A further explanation: Jimmy is a 23-year old from the suburbs. With a data set provided by a well engineered RFID wristband, you can collect data on what acts Jimmy saw, what alcohol he purchased and when, and how much he engage with different aspects of the festival. A smart sponsor will be able to interpret this data to better plan a sponsorship arrangement and boost the value of your offering.
Consider the Benefits of In-Kind Sponsorship
Maybe you’re running a smaller event and the likelihood of snagging a major international brand feels a little out of reach. In-kind sponsorships with local food and drink companies are a great way to make good money.
This is how it works: The brand—maybe a local brewery or healthy juice company— will donate some product to your event, and you can then sell that to guests at a determined price. This bumps up your revenue while helping the exposure of another small local business, and is a good way of structuring a partnership if either side isn’t flush with a million dollar advertising budget.
Experiential Marketing Concepts
A big trend in marketing in recent years has been the shift towards experiential installations, and in the festival world that often translates to companies setting up stages or pop-up areas where guests can hang out, see music, and maybe score a couple freebies.

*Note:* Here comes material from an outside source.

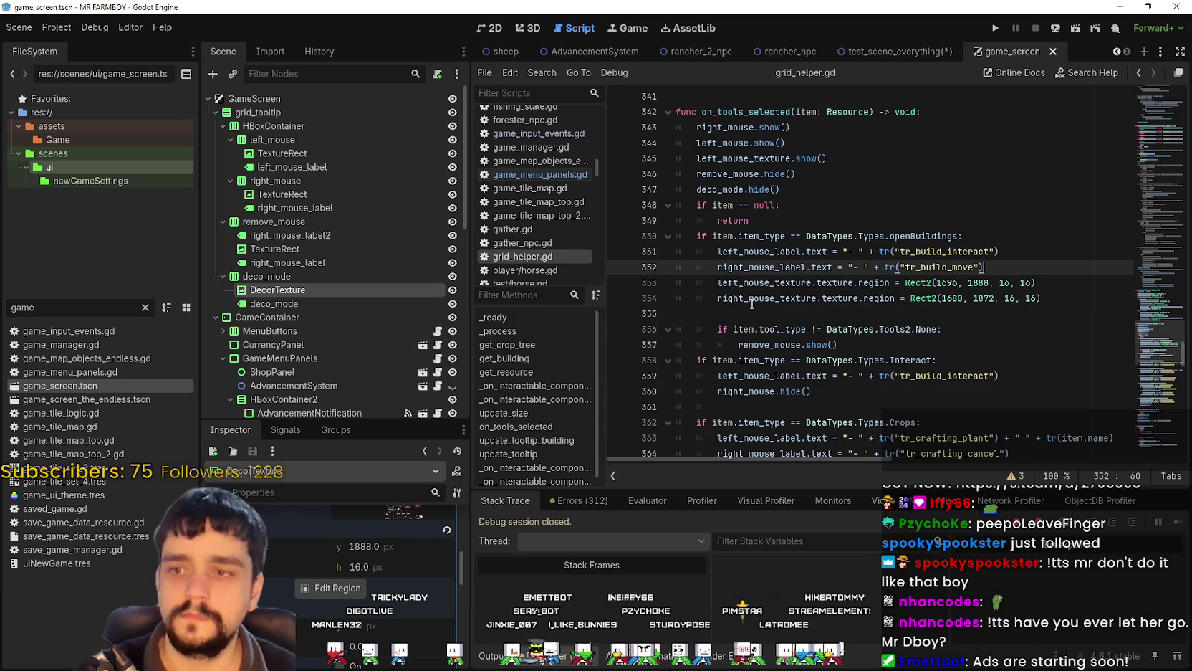
pyautogui.click(751, 298)
pyautogui.click(755, 315)
pyautogui.press('ctrl+s')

A recent example of a successful installation is Perrier’s “Green House” at Pemberton Music Festival. Their air-conditioned area featured a cool environment (out of the hot summer sun), free water, Perrier cocktails, and chill-out DJs. It was a success because it added value to the guest experience, while the branding was softer to appeal more subtly to the crowd’s sensibilities.
Do remember that in this arrangements, the ideas for installations are usually a product of the brand collaborating with an art agency, which is then approved by the festival. The added element of the ad agency can be useful if they are creative and well-attuned to your demographic, but can also complicate your partnership. Make sure that you’re agreeing to something that looks and feels right for your festival.
Get Your Socials Dialed to Maximize Content Flow
A branding partnership at a festival does not begin and end on the festival grounds. Often, the social media following of both the brand and the festival are mutually leveraged. If both are well-aligned, this can be a major boost both before and after the festival.
The way to best execute this is with quality, engaging content. A branded promo or recap video, ticket giveaways, photo-sets that are shared through both brand and festival channels can be very effective if the partnership has been well selected. Ideally, your festival and your brand partner will share a target market, so doubling down on the partnership with content will drill your festival’s image and narrative to a wider audience.
Sponsorship has become an integral part of the business of festivals, and if you work with the right brands you can use their financial heft and thirst for access to your audience to truly enhance your event for the attendee. But make sure that they don’t encroach on your cool because once you lose that you’ll lose the sponsor.